Aaron awoke to the heavy clunking of metal bars sounding from the hallway. He gently leaned sleeping Lauren down on the floor and looked up at the array of words strewn on the wall from last night. Somehow the letters seemed raw and meaningful, despite their abstract appearance. He froze when he heard the creaking of footsteps edge towards the cell.
"Yes, yes, I saw these two last night. Their words on the wall really amazed me. Such heart," uttered a perky voice.
"Are you sure this is a legit cause? You don't have any relation to these people?" Steve boomed.
"Not one bit," the other responded. "Let me introduce myself to them."

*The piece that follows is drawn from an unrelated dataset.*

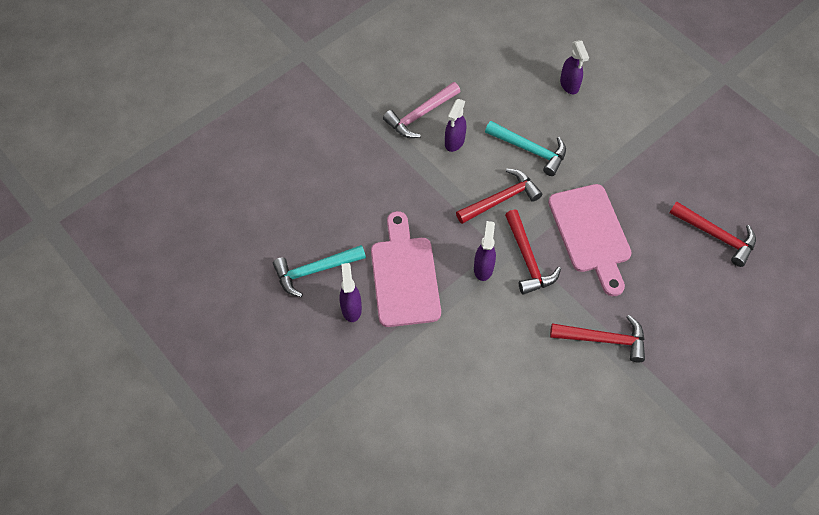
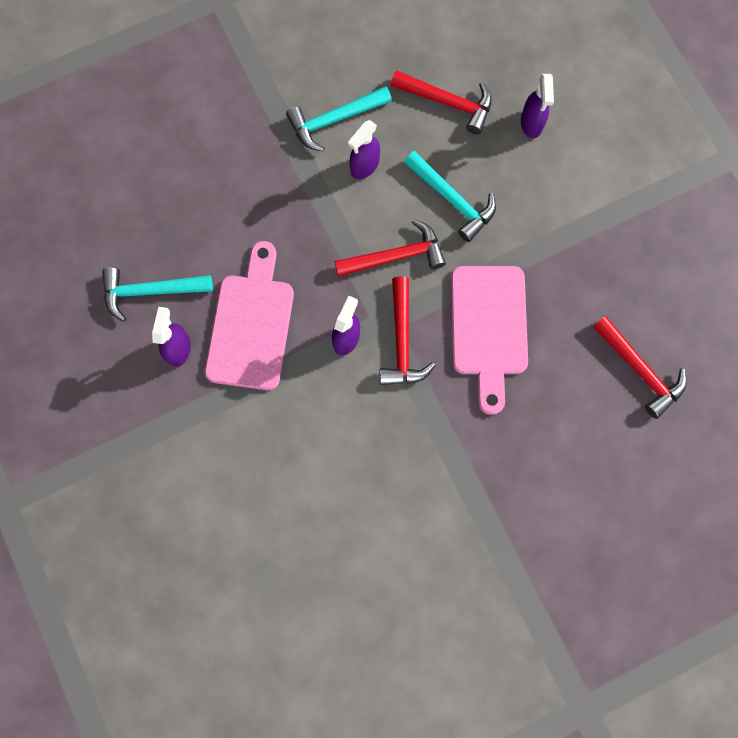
camera: 15 degrees right, 15 degrees up
pink hammer [383,82,460,138] -> turquoise hammer [286,86,392,151]
red hammer [550,315,645,362] -> red hammer moved to [391,70,492,135]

He drew his hand from his khaki trench coat pocket and knocked on the cell bars. Aaron stood up and tightened his grip on Lauren's tail, pulling her up with him. She awoke annoyed, but dropped all emotion when she saw a curly-haired man emerge from the darkness.
"My name is Xavier Dhilversten, but call me Mr. D. I work at the New Museum of Modern Art down off Central Avenue. I'm doing a project involving criminal art and society's effects on prisoners. Would you two work for me in favour of me bailing you out?" he asked.
They looked at each other in awe. Lauren's mind raced with thoughts that dribbled on Aaron's palm.
"I want to get out, but I don't want to be used as a tool," she wrote.
"But then we'll finally have purpose," he responded.
"I know...but it's going to feel forced."
"It'll be fine." Aaron turned to Mr. D and nodded.
The idea of making art for a living initially intimidated Lauren, and she thought about it the whole time she and Aaron's papers were being processed. She was lost in a daze, but finally broke from that deliriousness when Aaron grabbed her hand as they exited the prison. He looked at her with excitement. Lauren met his eyes and realized that this was her calling from the moon: someone with a thirst for adventure.
It was a balmy night and Lauren remained fixed to the view from her windowsill. She ran her fingers over the crusted ink that had been frustratingly sprayed on the walls a few weeks before. Her fingertips were joined by Aaron's and she leaned into his chest. She wrapped her ivy tail around him and thought to the moonlight, "I have found my place."